Race Matter: On the Absent Presence of Race in Forensic Identification

Project

Description
This ethnographic project on race in forensic practice aims to study how technologies of identification shape race. The focus is on ‘face-making’ in forensic identification; i.e. the reconstruction of faces of unknown persons, a practice entwined with ‘race-making’. In five subprojects the study investigates: How technologies of facial identification in and outside laboratories enact race (subprojects 1-3); How versions of race change as knowledge moves across sites (subproject 4); The mechanism through which race becomes an absent present object, i.e. an object that appears to the surface, e.g. in discourse, to then go underground to hide in the routines and technologies of science, e.g. in genetic markers (subproject 5).

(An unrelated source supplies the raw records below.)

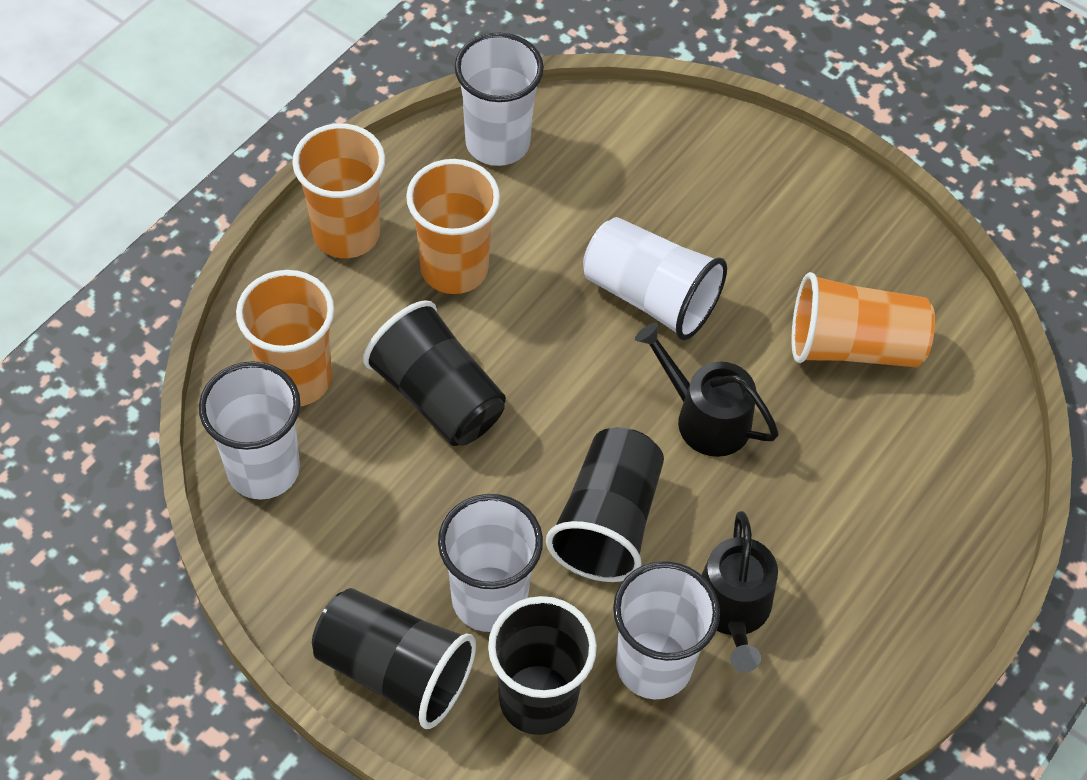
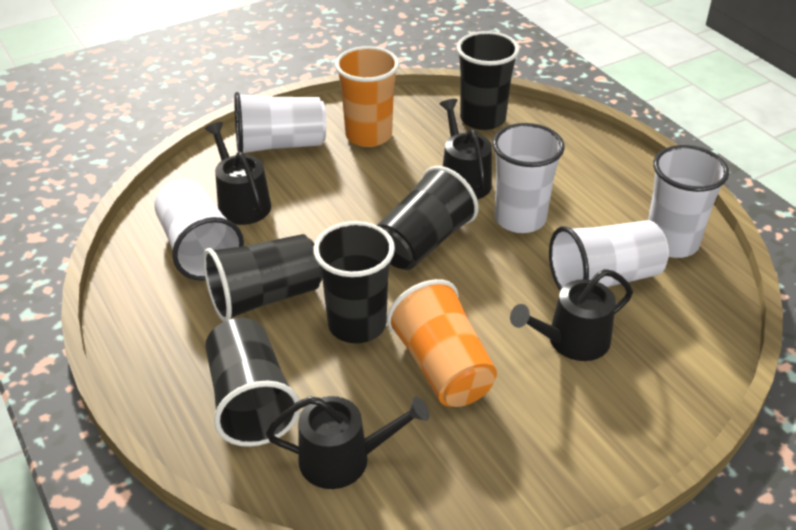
black cup: [312,588,476,729] [363,301,506,446] [488,596,597,735] [546,427,664,582] = 4 -> [203,234,322,322] [205,318,300,447] [313,221,395,343] [377,166,478,270] [457,31,519,130] = 5
black watering can: [635,323,779,457] [702,511,778,672] = 2 -> [205,122,271,225] [266,396,429,489] [440,99,492,199] [510,269,633,361] = 4
orange cup: [236,270,334,406] [292,123,385,258] [406,159,500,294] [792,272,935,367] = 4 -> [335,46,399,147] [387,279,497,407] = 2

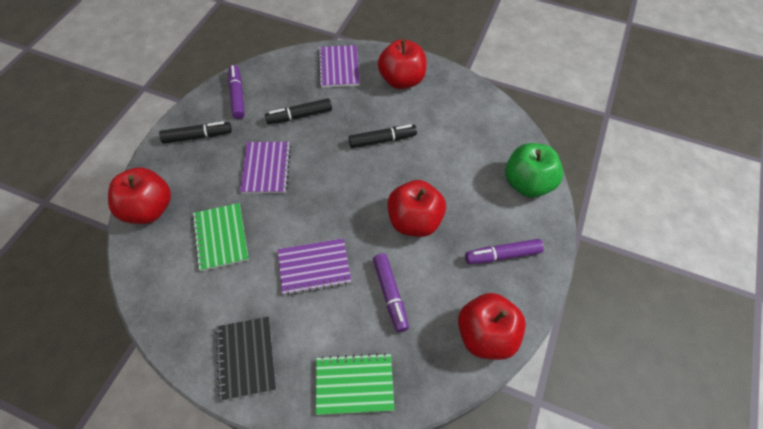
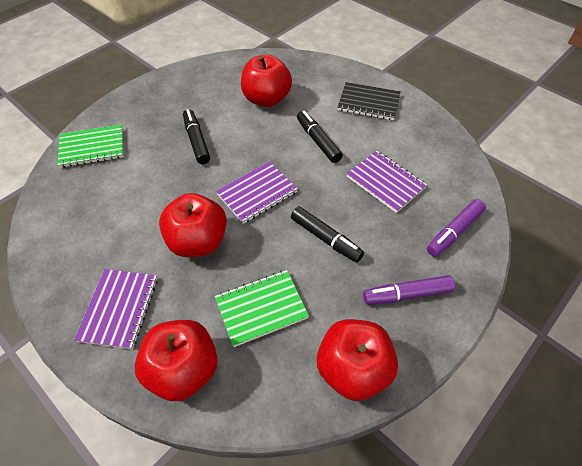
green apple: [505,143,563,198] = 1 -> none = 0
purple marker: [228,65,245,119] [373,253,409,332] [465,239,544,264] = 3 -> [363,275,455,305] [427,199,486,257] = 2

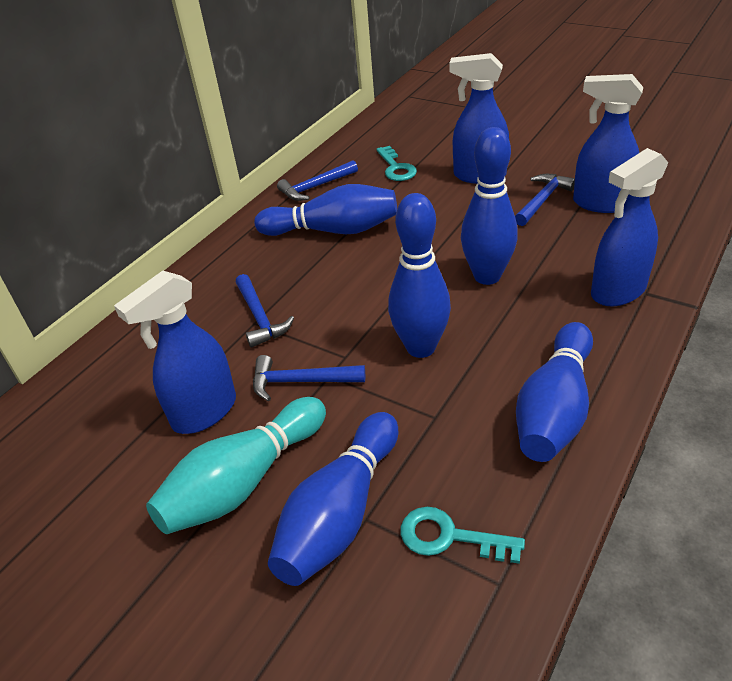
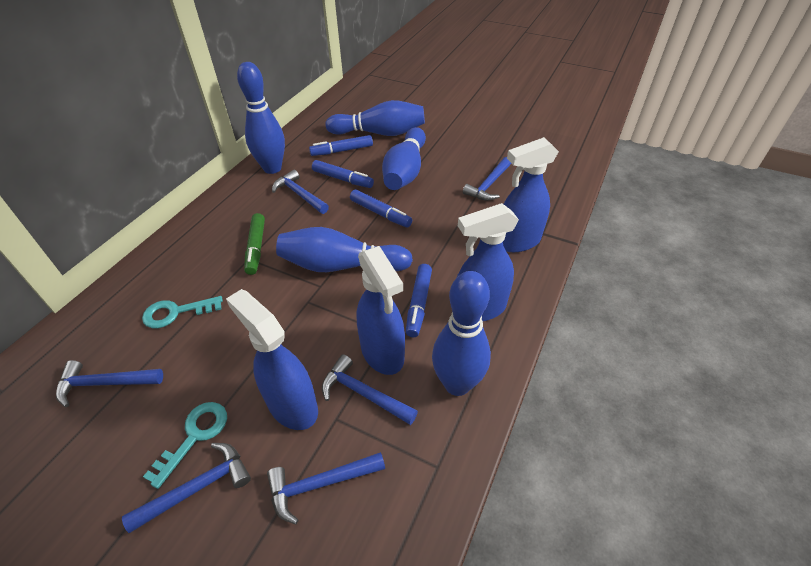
blue hammer: [235,274,294,348] [253,355,365,401] [277,160,358,201] [515,174,575,226] = 4 -> [56,360,163,407] [122,443,251,533] [267,452,385,525] [272,170,329,214] [322,354,418,425] [463,157,511,201] = 6
blue marker: none = 0 -> [309,135,373,156] [312,160,374,188] [350,189,412,227] [406,264,432,337] = 4
green marker: none = 0 -> [244,213,265,275] = 1
turquoise bowling pin: [146,397,326,534] = 1 -> none = 0

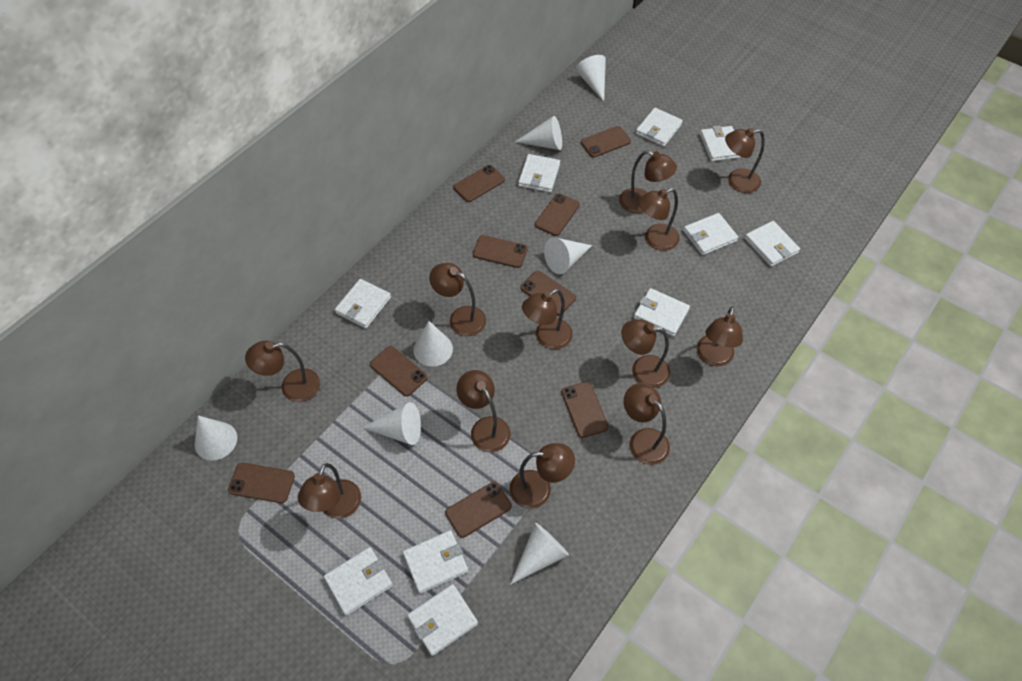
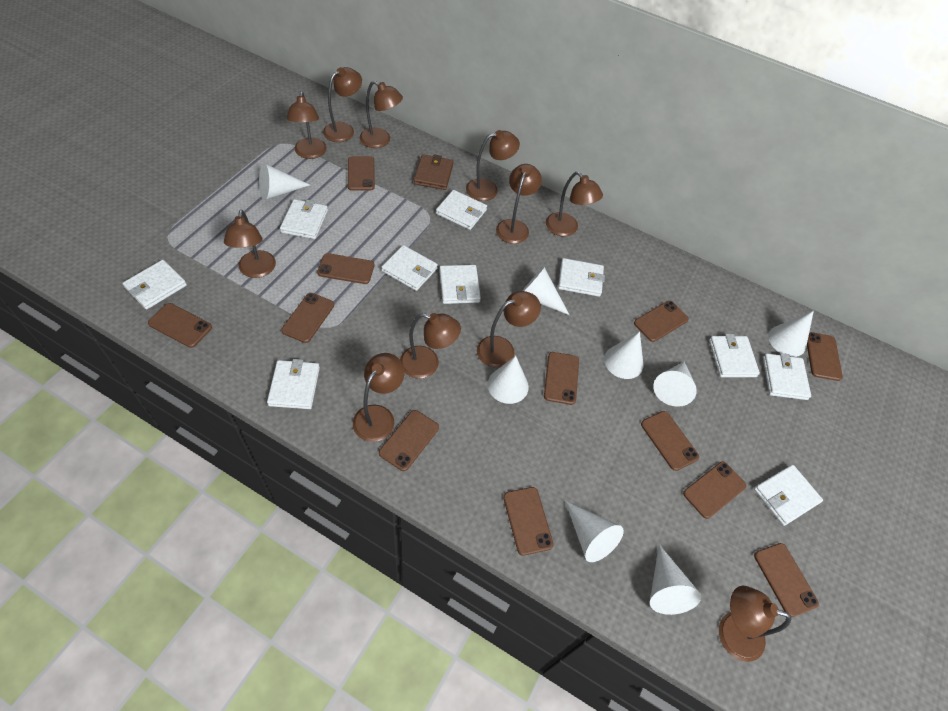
brown lamp: [245,341,320,402] [298,463,361,519] [429,263,486,336] [456,370,510,452] [509,443,575,509] [522,289,573,349] [619,150,677,213] [621,319,670,388] [624,383,670,465] [638,188,680,251] [697,306,743,366] [725,128,765,193] = 12 -> [224,210,276,278] [287,91,326,159] [323,67,362,142] [353,353,405,442] [360,81,403,148] [400,313,461,379] [466,130,520,201] [477,291,541,368] [496,164,542,244] [546,172,603,236] [719,586,791,662] = 11
brown phone: [228,463,295,503] [370,346,427,396] [445,482,512,538] [453,165,505,202] [473,235,528,268] [520,271,576,315] [535,193,580,236] [561,382,609,438] [581,126,631,157] = 9 -> [148,303,212,348] [281,293,334,343] [317,253,374,284] [348,156,375,191] [379,410,439,471] [503,487,554,556] [544,352,579,405] [634,301,689,342] [641,411,699,471] [683,462,746,519] [754,543,819,617] [807,332,843,381] = 12
brown wallet: none = 0 -> [414,154,454,190] = 1
white cone: [195,416,237,460] [362,402,421,445] [413,321,453,367] [510,523,569,585] [515,116,562,150] [544,237,593,274] [575,55,606,102] = 7 -> [259,163,310,200] [488,356,529,404] [522,267,569,315] [565,501,624,562] [604,332,644,379] [650,544,701,615] [653,362,697,407] [768,311,814,357] = 8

The overall objective of this interdisciplinary project is to develop theoretical concepts and methods to grasp the absent present object race. The project goes beyond the social constructivist paradigm, by taking the biological into account. It attends to the materiality of race, i.e. the ways race is shaped as a set of relations between the biological, the social and the technical. This project is innovative in several ways. It is the first to comprehensively study race and forensics, a highly relevant field where knowledge circulates constantly between science and society. The ethnographic subprojects are innovative in the way they compare frontier science of genetics to every day practices, such as facial composite drawings and skull-based reconstructions. Because of its focus on race-in-practice, this project will make a major contribution to the social sciences by providing tools to theorize the materiality of race. Finally, this innovative project comprises a multi-sited ethnography that follows routes of knowledge into and out of the laboratory to various sites in society.